Zum anderen wirft die Abwesenheit der Väter die Frage nach den männlichen Vorbildern für Jungen (und Mädchen) auf, sowie die nach der Beziehung zwischen den Geschlechtern allgemein. Manche gehen sogar so weit, eine ausgemachte Identitätskrise des Mannes festzustellen, die durch den Familienwandel, durch neue, teils widersprüchliche Rollenvorstellungen und veränderte Bedingungen in der Arbeitswelt noch befeuert würde. Wenn es aber stimmt, dass Jungen, die traditionellen Rollenvorstellungen nachhängen, schlechter in der Schule sind, und sich dies folglich auf ihren späteren Werdegang auswirkt, spricht einiges dafür, dass es in Zukunft noch mehr männliche Verlierer geben wird, die hart arbeitenden ambitiösen Frauen beruflich nicht länger das Wasser reichen können. Sofern nicht gegengesteuert wird, und insbesondere Männer sich stärker ändern.

Statt nun diesen Rollenwandel aktiv zu begleiten, ist er in der Schule und in der pädagogischen Praxis hierzulande wenig Thema. Auch die Regierung spricht gerne von neuen Familienformen, dem „modernen Mann“ und einer notwendigen „Modernisierung“ der Gesellschaft, tut aber zu wenig, um diese zu unterstützen. Sicher, heutzutage nehmen deutlich mehr Väter Elternurlaub (2013 über 1 050) als noch vor rund 15 Jahren, als es nur 90 Väter waren.

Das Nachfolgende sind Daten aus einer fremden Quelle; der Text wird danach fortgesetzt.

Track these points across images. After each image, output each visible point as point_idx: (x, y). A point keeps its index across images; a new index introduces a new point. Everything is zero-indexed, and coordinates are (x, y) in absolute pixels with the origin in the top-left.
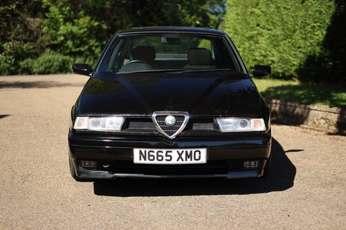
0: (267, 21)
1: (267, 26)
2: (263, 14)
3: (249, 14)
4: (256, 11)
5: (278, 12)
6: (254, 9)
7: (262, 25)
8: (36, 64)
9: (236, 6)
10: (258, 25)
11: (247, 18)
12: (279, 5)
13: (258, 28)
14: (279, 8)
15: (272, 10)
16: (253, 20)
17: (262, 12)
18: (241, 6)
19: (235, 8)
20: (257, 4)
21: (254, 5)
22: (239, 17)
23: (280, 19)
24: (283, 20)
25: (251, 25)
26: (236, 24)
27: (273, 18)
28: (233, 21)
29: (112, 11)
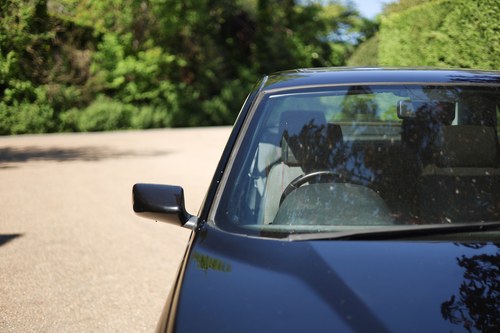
0: (461, 52)
1: (461, 61)
2: (451, 41)
3: (423, 40)
4: (439, 35)
5: (483, 36)
6: (434, 33)
7: (449, 59)
8: (84, 117)
9: (399, 28)
10: (442, 59)
11: (421, 47)
12: (484, 25)
13: (442, 64)
14: (484, 29)
15: (469, 33)
16: (431, 51)
17: (450, 36)
18: (408, 28)
19: (397, 31)
20: (440, 24)
21: (434, 25)
22: (406, 47)
23: (487, 49)
24: (492, 50)
25: (429, 60)
26: (399, 58)
27: (471, 48)
28: (394, 53)
29: (192, 40)
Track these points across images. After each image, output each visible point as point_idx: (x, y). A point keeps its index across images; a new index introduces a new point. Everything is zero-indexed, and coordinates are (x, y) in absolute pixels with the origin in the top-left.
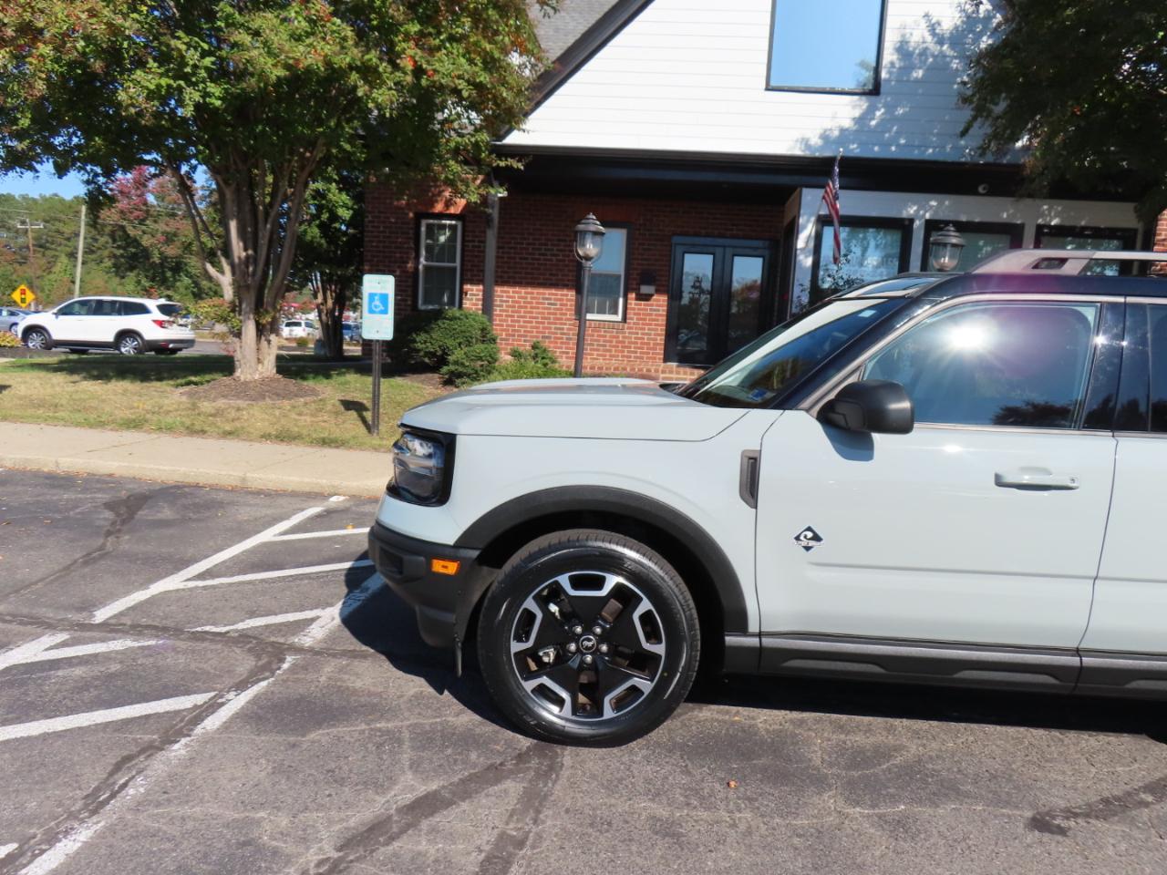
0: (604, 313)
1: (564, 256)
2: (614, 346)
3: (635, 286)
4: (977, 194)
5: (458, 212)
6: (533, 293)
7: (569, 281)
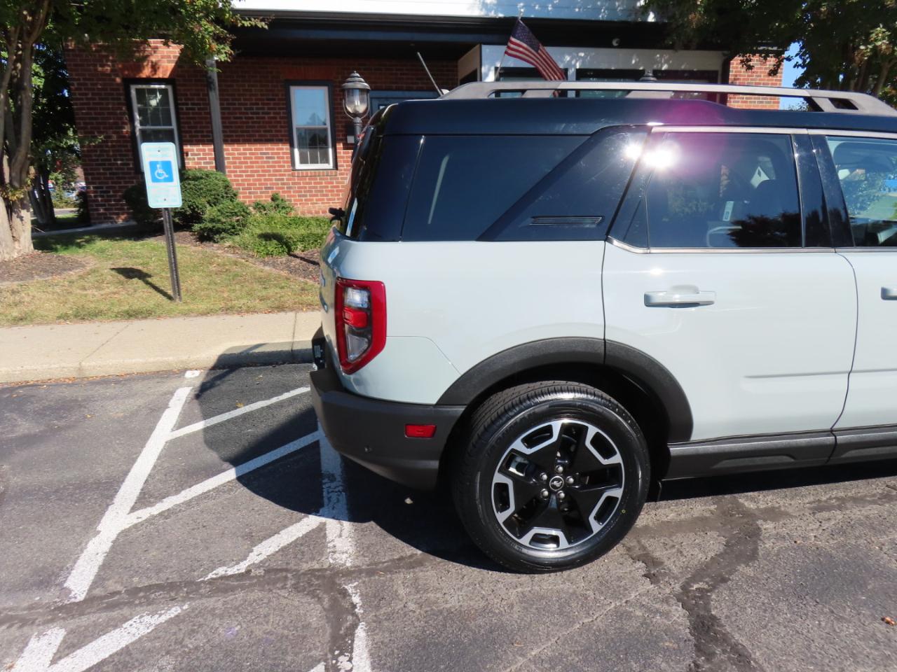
0: (317, 163)
2: (330, 191)
3: (341, 137)
4: (611, 46)
5: (167, 75)
6: (251, 150)
7: (282, 136)
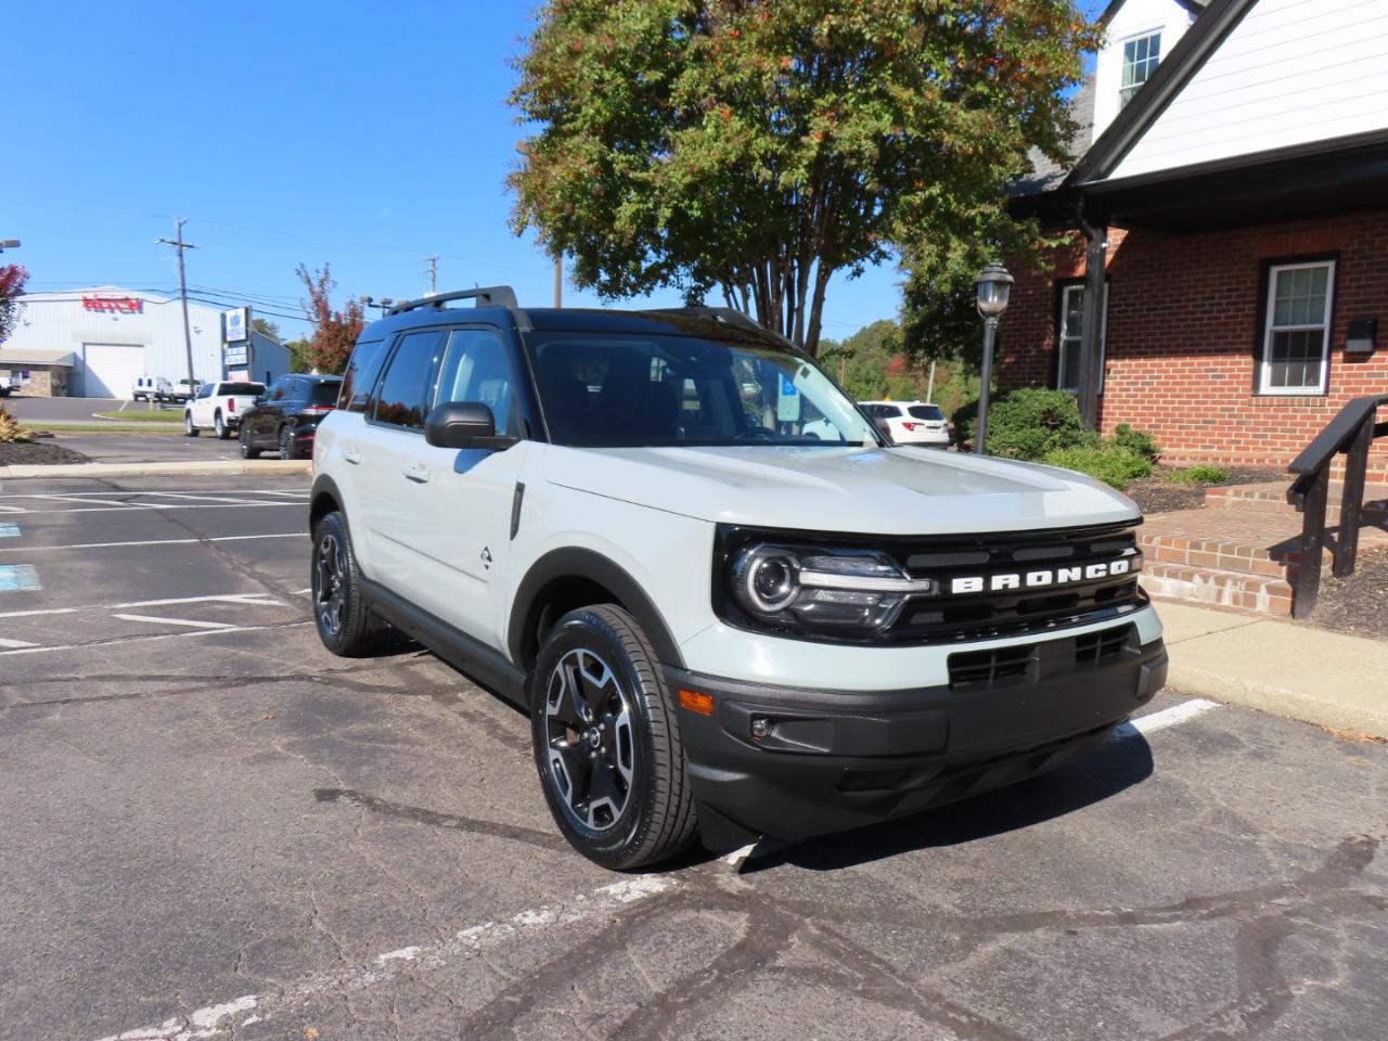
0: (1300, 384)
1: (1236, 310)
2: (1307, 431)
3: (1342, 342)
6: (1192, 364)
7: (1242, 343)
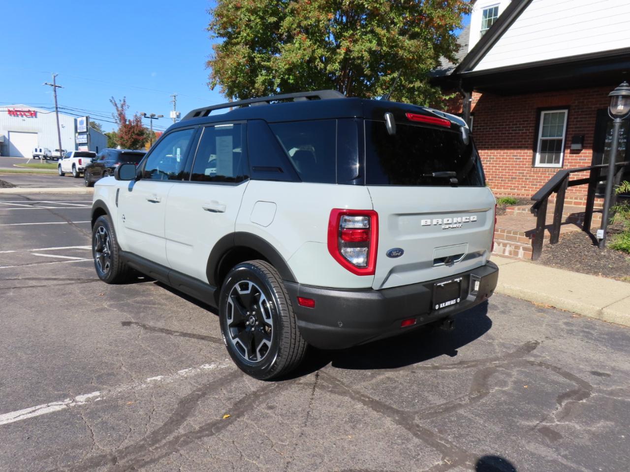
0: (552, 163)
3: (569, 145)
7: (528, 144)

Und mit der geplanten Reform des Elternurlaubs könnten es mehr werden. Obwohl die Anhebung des Elterngelds auf bis maximal 3 200 Euro nur ein Tropfen auf den heißen Stein sein dürfte. Bei den Wohnungspreisen wird kaum eine Familie auf das höhere Einkommen – das häufig noch der Mann nach Hause bringt – verzichten können. In einkommensschwachen (und bildungsfernen) Familien müssen meistens beide Eltern arbeiten, um über die Runden zu kommen.

Womit sich der Kreis schließt und wir beim Ausgangspunkt wären: der Bildung. Es wird Zeit, dem Geschlechteraspekt endlich die Beachtung zu schenken, die er verdient. Nicht nur in Tabellen und Diagrammen, sondern in der Praxis.